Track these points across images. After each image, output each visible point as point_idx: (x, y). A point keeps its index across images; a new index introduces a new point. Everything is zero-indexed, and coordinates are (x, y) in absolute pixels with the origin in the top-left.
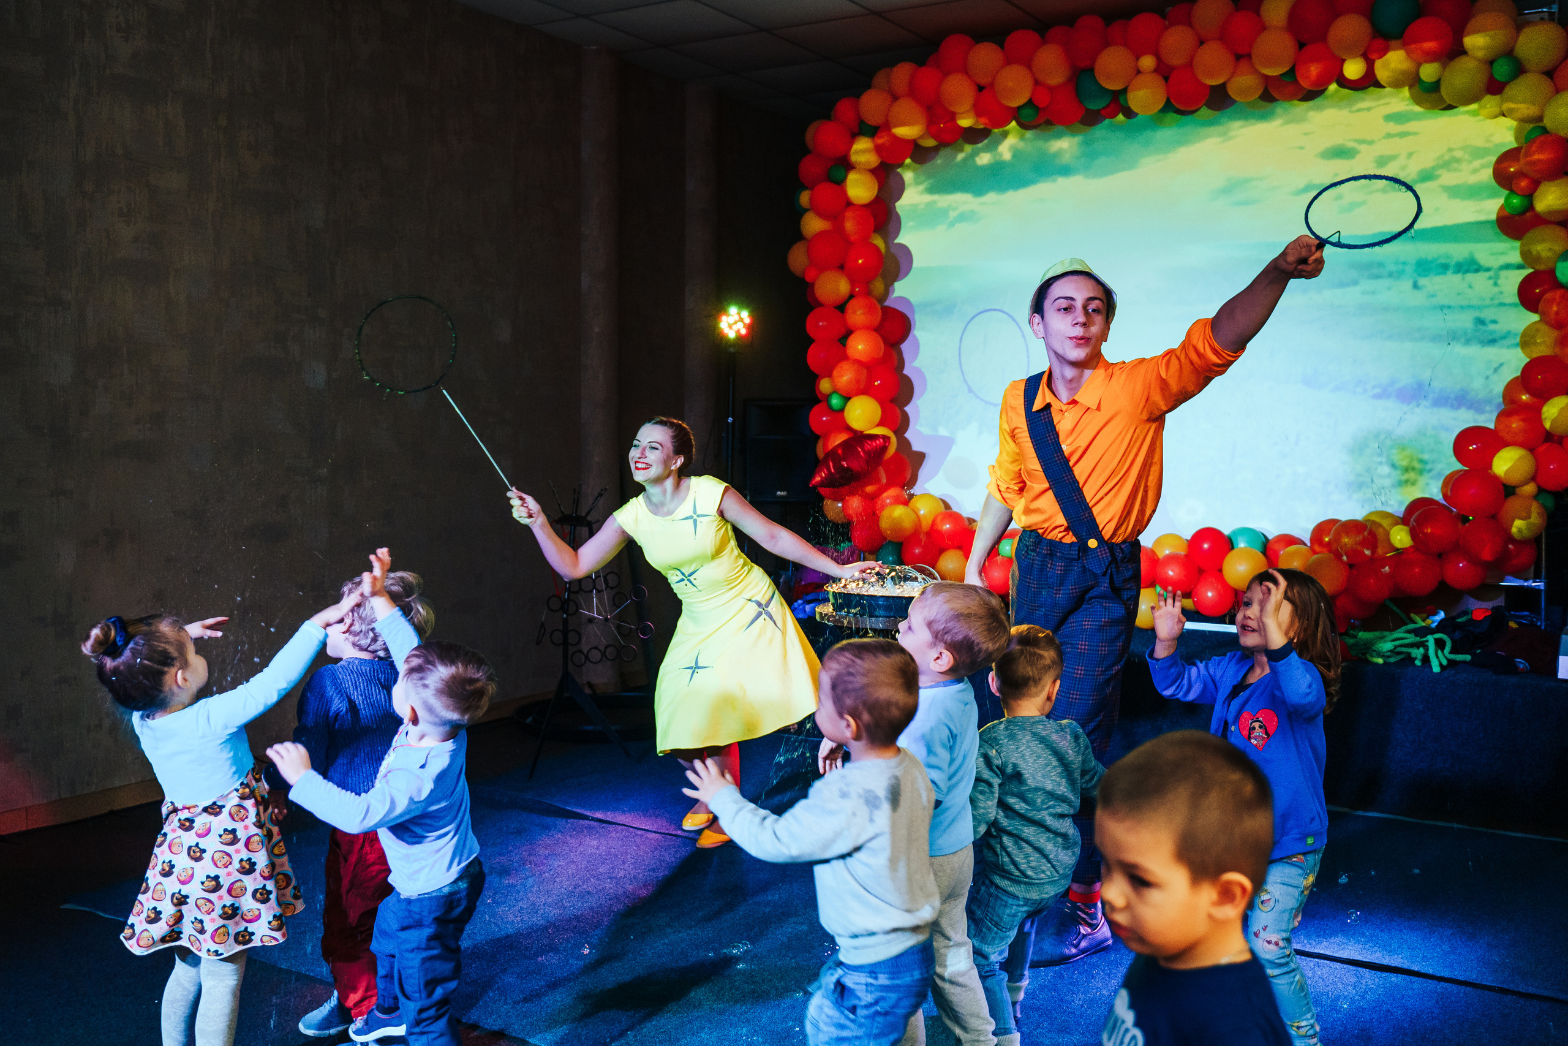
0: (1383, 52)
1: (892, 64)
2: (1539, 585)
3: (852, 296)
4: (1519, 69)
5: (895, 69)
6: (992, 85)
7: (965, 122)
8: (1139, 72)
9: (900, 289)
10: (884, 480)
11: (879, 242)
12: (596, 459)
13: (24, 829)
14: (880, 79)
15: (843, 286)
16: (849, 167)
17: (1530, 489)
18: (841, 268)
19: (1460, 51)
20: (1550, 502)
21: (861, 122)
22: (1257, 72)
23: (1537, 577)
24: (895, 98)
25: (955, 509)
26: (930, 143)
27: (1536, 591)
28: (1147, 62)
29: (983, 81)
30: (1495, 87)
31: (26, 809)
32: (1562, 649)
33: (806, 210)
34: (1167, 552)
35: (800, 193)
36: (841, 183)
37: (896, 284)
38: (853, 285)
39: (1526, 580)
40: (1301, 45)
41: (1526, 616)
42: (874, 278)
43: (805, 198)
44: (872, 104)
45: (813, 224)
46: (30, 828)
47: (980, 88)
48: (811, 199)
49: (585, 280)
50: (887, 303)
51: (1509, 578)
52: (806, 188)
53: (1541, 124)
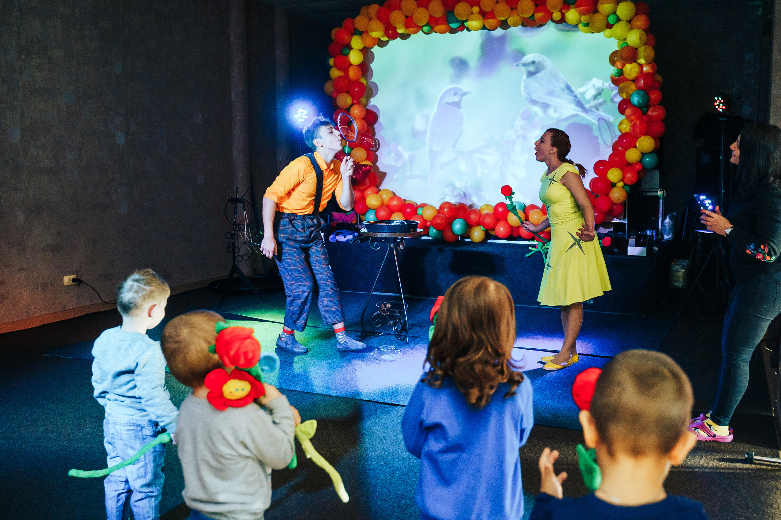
0: (568, 9)
1: (369, 4)
2: (626, 222)
3: (353, 104)
4: (618, 20)
5: (370, 6)
6: (411, 17)
7: (400, 31)
8: (472, 13)
9: (373, 101)
10: (368, 184)
11: (363, 81)
12: (241, 175)
13: (9, 331)
14: (363, 10)
15: (349, 100)
16: (350, 48)
17: (621, 184)
18: (348, 92)
19: (596, 11)
20: (627, 188)
21: (356, 29)
22: (519, 15)
23: (624, 219)
24: (370, 20)
25: (398, 195)
26: (385, 39)
27: (624, 224)
28: (476, 9)
29: (408, 14)
30: (609, 26)
31: (10, 323)
32: (629, 244)
33: (332, 67)
34: (486, 212)
35: (329, 60)
36: (347, 55)
37: (371, 99)
38: (353, 100)
39: (621, 219)
40: (536, 6)
41: (621, 234)
42: (361, 96)
43: (331, 61)
44: (360, 22)
45: (335, 73)
46: (11, 331)
47: (407, 17)
48: (335, 62)
49: (233, 96)
50: (367, 107)
51: (615, 219)
52: (332, 57)
53: (626, 41)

+-------+

YOUR GOAL: Copy all of the material above word for word, but leave out the pictures.

ANSWER FOR THIS EXERCISE:
Track these points across images. After each image, output each visible point as point_idx: (x, y). A point keeps its index across images; a new index introduces a new point. Everything is zero-indexed, and coordinates are (x, y) in absolute pixels with the origin in the top-left.
0: (1383, 52)
1: (892, 64)
2: (1539, 585)
3: (852, 296)
4: (1519, 69)
5: (895, 69)
6: (992, 85)
7: (965, 122)
8: (1139, 72)
9: (900, 289)
10: (884, 480)
11: (879, 242)
12: (596, 459)
13: (24, 829)
14: (880, 79)
15: (843, 286)
16: (849, 167)
17: (1530, 489)
18: (841, 268)
19: (1460, 51)
20: (1550, 502)
21: (861, 122)
22: (1257, 72)
23: (1537, 577)
24: (895, 98)
25: (955, 509)
26: (930, 143)
27: (1536, 591)
28: (1147, 62)
29: (983, 81)
30: (1495, 87)
31: (26, 809)
32: (1562, 649)
33: (806, 210)
34: (1167, 552)
35: (800, 193)
36: (841, 183)
37: (896, 284)
38: (853, 285)
39: (1526, 580)
40: (1301, 45)
41: (1526, 616)
42: (874, 278)
43: (805, 198)
44: (872, 104)
45: (813, 224)
46: (30, 828)
47: (980, 88)
48: (811, 199)
49: (585, 280)
50: (887, 303)
51: (1509, 578)
52: (806, 188)
53: (1541, 124)
0: (568, 9)
1: (369, 4)
2: (626, 222)
3: (353, 104)
4: (618, 20)
5: (370, 6)
6: (411, 17)
7: (400, 31)
8: (472, 13)
9: (373, 101)
10: (368, 184)
11: (363, 81)
12: (241, 175)
13: (9, 331)
14: (363, 10)
15: (349, 100)
16: (350, 48)
17: (621, 184)
18: (348, 92)
19: (596, 11)
20: (627, 188)
21: (356, 29)
22: (519, 15)
23: (624, 219)
24: (370, 20)
25: (398, 195)
26: (385, 39)
27: (624, 224)
28: (476, 9)
29: (408, 14)
30: (609, 26)
31: (10, 323)
32: (629, 244)
33: (332, 67)
34: (486, 212)
35: (329, 60)
36: (347, 55)
37: (371, 99)
38: (353, 100)
39: (621, 219)
40: (536, 6)
41: (621, 234)
42: (361, 96)
43: (331, 61)
44: (360, 22)
45: (335, 73)
46: (11, 331)
47: (407, 17)
48: (335, 62)
49: (233, 96)
50: (367, 107)
51: (615, 219)
52: (332, 57)
53: (626, 41)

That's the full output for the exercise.